WAS ZU TUN IST:
[a] Gib im Text über Wankas Pressemitteilung zur AfD den Absatz, der mit „Die Bundesministerin für Bildung und Forschung“ beginnt, in kürzerer Form wieder. Die wesentlichen Fakten müssen erhalten bleiben.
[b] Knüpfe an den letzten Satz im Text über Wankas Pressemitteilung zur AfD an und schreibe den Text weiter.

TEXTAUSZUG:

╔══

Die Bildungsministerin hatte die AfD auf der Webseite des Ministeriums scharf kritisiert. Als Amtsträgerin muss sie sich jedoch neutraler zeigen, als sie es als Politikerin dürfte.
Die Bundesministerin für Bildung und Forschung Prof. Dr. Johanna Wanka (CDU) musste am Samstag eine kritische Pressemitteilung mit dem Titel "Rote Karte für die AfD" von der Internetseite ihres Ministeriums entfernen lassen. Das hat das Bundesverfassungsgericht (BVerfG) entschieden und damit einem Antrag der Alternative für Deutschland (AfD) auf Erlass einer Einstweiligen Anordnung stattgegeben.
Es sei nicht auszuschließen, dass Wanka durch Nutzung der Ressourcen ihres Ministeriums für den politischen Meinungskampf das Recht der Partei auf Chancengleichheit im politischen Wettbewerb aus Art. 21 Abs. 1 Grundgesetz (GG) verletzt hat. Bei der im einstweiligen Rechtsschutz vorzunehmenden Folgenabwägung überwögen die Gründe für den Erlass der Anordnung, entschieden die Karlsruher Richter am Samstag (Beschl. v. 7.11.2015, Az. 1 BvQ 39/15).

╚══

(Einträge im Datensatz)
╔══

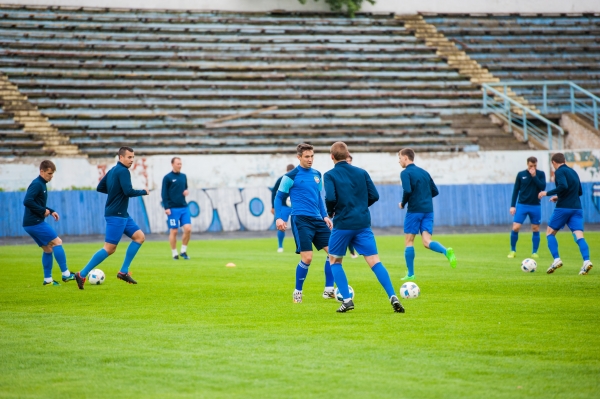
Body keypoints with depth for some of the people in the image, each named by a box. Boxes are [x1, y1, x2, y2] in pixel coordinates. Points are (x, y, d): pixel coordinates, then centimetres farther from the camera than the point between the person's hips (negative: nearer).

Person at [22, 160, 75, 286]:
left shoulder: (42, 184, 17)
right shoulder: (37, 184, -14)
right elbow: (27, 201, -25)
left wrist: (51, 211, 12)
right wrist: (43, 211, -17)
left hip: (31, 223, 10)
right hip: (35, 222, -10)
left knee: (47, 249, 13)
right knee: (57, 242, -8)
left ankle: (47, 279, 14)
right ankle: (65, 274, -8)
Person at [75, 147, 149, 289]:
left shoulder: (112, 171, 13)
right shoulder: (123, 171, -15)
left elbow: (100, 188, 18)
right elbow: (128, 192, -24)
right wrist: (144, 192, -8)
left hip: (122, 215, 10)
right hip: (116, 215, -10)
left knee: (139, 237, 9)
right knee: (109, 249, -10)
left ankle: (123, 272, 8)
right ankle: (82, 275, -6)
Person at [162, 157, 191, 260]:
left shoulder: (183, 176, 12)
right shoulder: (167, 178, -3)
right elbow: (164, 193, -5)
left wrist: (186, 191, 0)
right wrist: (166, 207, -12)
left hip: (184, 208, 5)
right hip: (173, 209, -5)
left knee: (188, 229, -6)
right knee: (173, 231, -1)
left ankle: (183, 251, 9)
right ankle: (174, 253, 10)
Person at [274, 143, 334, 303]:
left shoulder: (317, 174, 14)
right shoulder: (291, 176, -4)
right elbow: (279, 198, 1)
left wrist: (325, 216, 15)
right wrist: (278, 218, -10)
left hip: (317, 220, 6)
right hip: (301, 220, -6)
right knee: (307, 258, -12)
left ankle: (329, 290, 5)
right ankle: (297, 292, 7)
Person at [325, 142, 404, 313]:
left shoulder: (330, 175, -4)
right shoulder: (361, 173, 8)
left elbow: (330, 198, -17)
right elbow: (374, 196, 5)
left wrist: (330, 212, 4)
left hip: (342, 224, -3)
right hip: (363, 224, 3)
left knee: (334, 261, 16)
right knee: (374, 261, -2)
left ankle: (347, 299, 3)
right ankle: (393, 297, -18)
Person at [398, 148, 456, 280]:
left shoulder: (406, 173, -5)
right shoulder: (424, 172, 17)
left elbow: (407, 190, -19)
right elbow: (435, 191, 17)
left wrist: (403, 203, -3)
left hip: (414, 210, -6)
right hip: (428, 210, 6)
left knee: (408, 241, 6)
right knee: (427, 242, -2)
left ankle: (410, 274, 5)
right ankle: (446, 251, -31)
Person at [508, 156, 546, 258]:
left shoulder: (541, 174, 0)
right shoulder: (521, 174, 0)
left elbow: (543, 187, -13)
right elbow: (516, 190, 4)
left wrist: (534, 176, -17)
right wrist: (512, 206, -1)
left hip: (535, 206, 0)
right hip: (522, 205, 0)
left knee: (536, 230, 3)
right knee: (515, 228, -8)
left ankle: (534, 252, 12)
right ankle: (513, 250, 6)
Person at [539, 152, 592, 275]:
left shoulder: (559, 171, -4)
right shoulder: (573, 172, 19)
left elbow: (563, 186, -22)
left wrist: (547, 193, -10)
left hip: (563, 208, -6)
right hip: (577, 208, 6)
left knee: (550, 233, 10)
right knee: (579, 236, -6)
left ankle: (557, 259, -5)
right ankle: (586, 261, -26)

╚══
╔══

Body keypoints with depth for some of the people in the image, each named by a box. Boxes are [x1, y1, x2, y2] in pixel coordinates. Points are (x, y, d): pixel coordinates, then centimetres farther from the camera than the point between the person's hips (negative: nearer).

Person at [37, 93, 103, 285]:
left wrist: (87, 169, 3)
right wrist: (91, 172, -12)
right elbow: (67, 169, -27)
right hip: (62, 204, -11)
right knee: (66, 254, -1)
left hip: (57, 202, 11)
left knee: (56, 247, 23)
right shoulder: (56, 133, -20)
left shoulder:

╚══

LÖSUNGEN:
[a] Das Bundesverfassungsgericht gab einem Antrag der AfD auf eine Einstweilige Anordnung statt. Deshalb musste Bundesbildungsministerin Johanna Wanka (CDU) am Samstag die kritische Pressemitteilung „Rote Karte für die AfD“ von der Internetseite ihres Ministeriums entfernen lassen.

[b]
Es ging um einen Kommentar von Wanka auf der Webseite des Ministeriums zu einer angemeldeten Versammlung der AfD in Berlin, die am vergangenen Sonntag, dem 7. November 2015 unter dem Motto "Asyl braucht Grenzen - Rote Karte für Merkel" stattfand. Die Bildungsministerin hatte sich dazu am 4. November 2015 auf der Internetseite des Ministeriums Hauses mit den Worten zitieren lassen: "Die Rote Karte sollte der AfD und nicht der Bundeskanzlerin gezeigt werden. Björn Höcke und andere Sprecher der Partei leisten der Radikalisierung in der Gesellschaft Vorschub. Rechtsextreme, die offen Volksverhetzung betreiben wie der Pegida-Chef Bachmann, erhalten damit unerträgliche Unterstützung." Die AfD hatte moniert, dass dieser Kommentar nicht von Wankas Partei verbreitet worden war, sondern vom Ministerium.
Neutralitätsgebot könnte verletzt sein
Auch bei dem strengen Maßstab im einstweilige Rechtsschutzverfahren überwiegen nach Ansicht des Senats die Gründe für den Erlass der einstweiligen Anordnung. Ein zu einem späteren Zeitpunkt stattfindendes Organstreitverfahren wäre weder offensichtlich unzulässig noch unbegründet. Das Gericht stellt dazu fest: Das Recht politischer Parteien, gleichberechtigt am Prozess der Meinungs- und Willensbildung des Volkes teilzunehmen, wird verletzt, wenn Staatsorgane als solche parteiergreifend zugunsten oder zulasten einer politischen Partei in den politischen Wettbewerb einwirken.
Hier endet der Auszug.